[Rousseau by John Morley]@TWC D-Link book
Rousseau

CHAPTER IV
10/58

These sordid disputes are of no interest now to anybody, and we need only say that after a period of eighteen months passed in uncongenial company, Rousseau parted from his count in extreme dudgeon, and the diplomatic career which he had promised to himself came to the same close as various other careers had already done.
He returned to Paris towards the end of 1744, burning with indignation at the unjust treatment which he believed himself to have suffered, and laying memorial after memorial before the minister at home.

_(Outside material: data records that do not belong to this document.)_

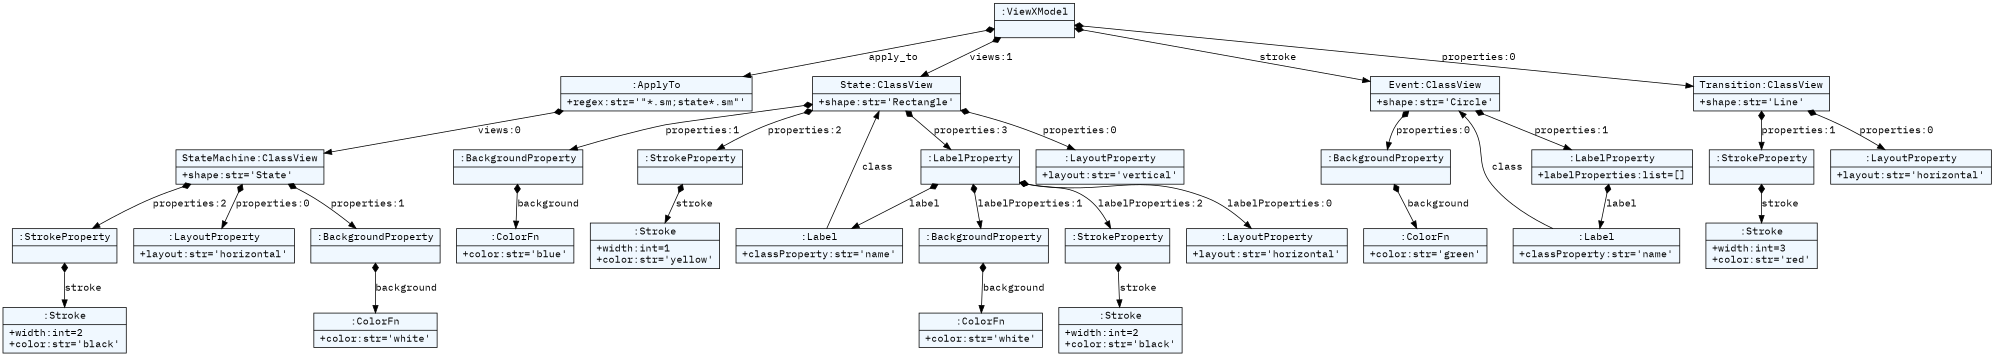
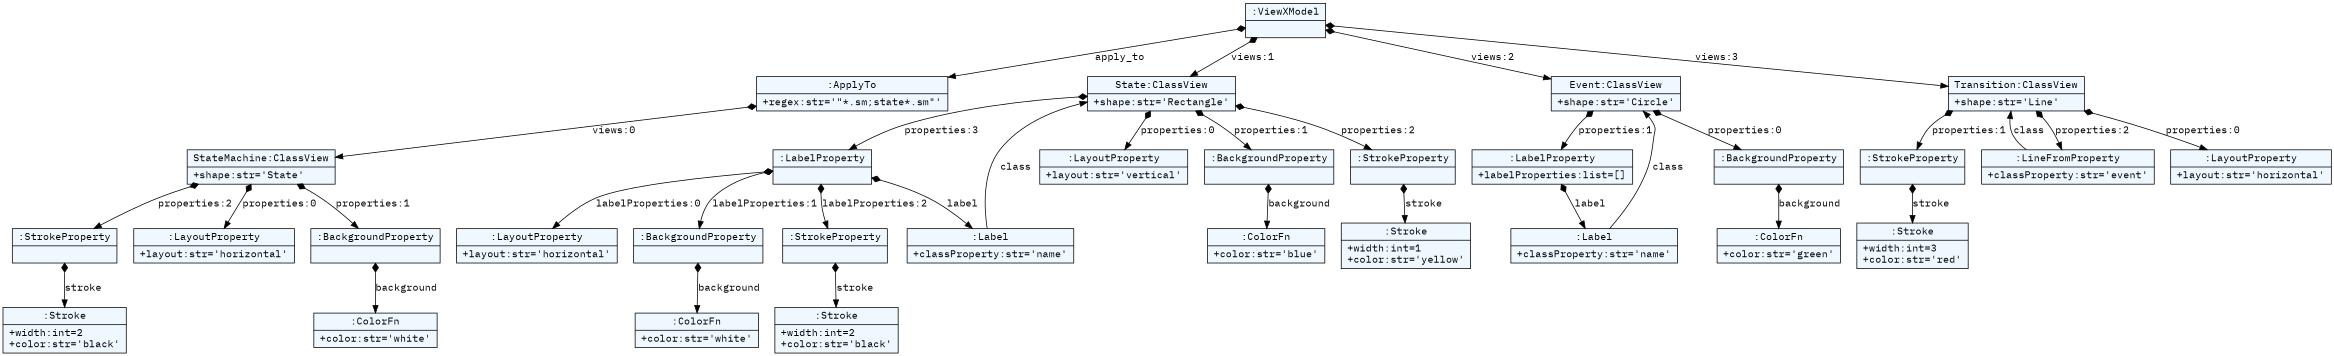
  digraph {
    fontname="IBM Plex Mono"
    fontsize=8
    nodesep=0.3
    node [fillcolor=aliceblue fontname="IBM Plex Mono" shape=record style=filled]
    edge [arrowtail=diamond dir=both fontname="IBM Plex Mono"]
    n1 [label="{:ViewXModel|}"]
    n2 [label="{:ApplyTo|+regex:str='\"*.sm;state*.sm\"'\l}"]
    n3 [label="{State:ClassView|+shape:str='Rectangle'\l}"]
    n4 [label="{Event:ClassView|+shape:str='Circle'\l}"]
    n5 [label="{Transition:ClassView|+shape:str='Line'\l}"]
    n6 [label="{StateMachine:ClassView|+shape:str='State'\l}"]
    n7 [label="{:LayoutProperty|+layout:str='horizontal'\l}"]
    n8 [label="{:BackgroundProperty|}"]
    n9 [label="{:StrokeProperty|}"]
    n10 [label="{:LayoutProperty|+layout:str='vertical'\l}"]
    n11 [label="{:BackgroundProperty|}"]
    n12 [label="{:StrokeProperty|}"]
    n13 [label="{:LabelProperty|}"]
    n14 [label="{:BackgroundProperty|}"]
    n15 [label="{:LabelProperty|+labelProperties:list=[]\l}"]
    n16 [label="{:LayoutProperty|+layout:str='horizontal'\l}"]
    n17 [label="{:StrokeProperty|}"]
+   n18 [label="{:LineFromProperty|+classProperty:str='event'\l}"]
    n19 [label="{:ColorFn|+color:str='white'\l}"]
    n20 [label="{:Stroke|+width:int=2\l+color:str='black'\l}"]
    n21 [label="{:ColorFn|+color:str='blue'\l}"]
    n22 [label="{:Stroke|+width:int=1\l+color:str='yellow'\l}"]
    n23 [label="{:Label|+classProperty:str='name'\l}"]
    n24 [label="{:LayoutProperty|+layout:str='horizontal'\l}"]
    n25 [label="{:BackgroundProperty|}"]
    n26 [label="{:StrokeProperty|}"]
    n27 [label="{:ColorFn|+color:str='white'\l}"]
    n28 [label="{:Stroke|+width:int=2\l+color:str='black'\l}"]
    n29 [label="{:ColorFn|+color:str='green'\l}"]
    n30 [label="{:Label|+classProperty:str='name'\l}"]
    n31 [label="{:Stroke|+width:int=3\l+color:str='red'\l}"]
    n1 -> n2 [label=apply_to]
    n1 -> n3 [label="views:1"]
-   n1 -> n4 [label=stroke]
-   n1 -> n5 [label="properties:0"]
+   n1 -> n4 [label="views:2"]
+   n1 -> n5 [label="views:3"]
    n2 -> n6 [label="views:0"]
    n3 -> n10 [label="properties:0"]
    n3 -> n11 [label="properties:1"]
    n3 -> n12 [label="properties:2"]
    n3 -> n13 [label="properties:3"]
    n4 -> n14 [label="properties:0"]
    n4 -> n15 [label="properties:1"]
    n5 -> n16 [label="properties:0"]
    n5 -> n17 [label="properties:1"]
+   n5 -> n18 [label="properties:2"]
    n6 -> n7 [label="properties:0"]
    n6 -> n8 [label="properties:1"]
    n6 -> n9 [label="properties:2"]
    n8 -> n19 [label=background]
    n9 -> n20 [label=stroke]
    n11 -> n21 [label=background]
    n12 -> n22 [label=stroke]
    n13 -> n23 [label=label]
    n13 -> n24 [label="labelProperties:0"]
    n13 -> n25 [label="labelProperties:1"]
    n13 -> n26 [label="labelProperties:2"]
    n14 -> n29 [label=background]
    n15 -> n30 [label=label]
    n17 -> n31 [label=stroke]
+   n18 -> n5 [arrowtail=empty dir=black label=class]
    n23 -> n3 [arrowtail=empty dir=black label=class]
    n25 -> n27 [label=background]
    n26 -> n28 [label=stroke]
    n30 -> n4 [arrowtail=empty dir=black label=class]
  }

He assures us that it was the justice and the futility of his complaints, that left in his soul the germ of exasperation against preposterous civil institutions, "in which the true common weal and real justice are always sacrificed to some seeming order or other, which is in fact destructive of all order, and only adds the sanction of public authority to the oppression of the weak and the iniquity of the strong."[114] One or two pictures connected with the Venetian episode remain in the memory of the reader of the Confessions, and among them perhaps with most people is that of the quarantine at Genoa in Rousseau's voyage to his new post.

The travellers had the choice of remaining on board the felucca, or passing the time in an unfurnished lazaretto.

This, we may notice in passing, was his first view of the sea; he makes no mention of the fact, nor does the sight or thought of the sea appear to have left the least mark in any line of his writings.

He always disliked it, and thought of it with melancholy.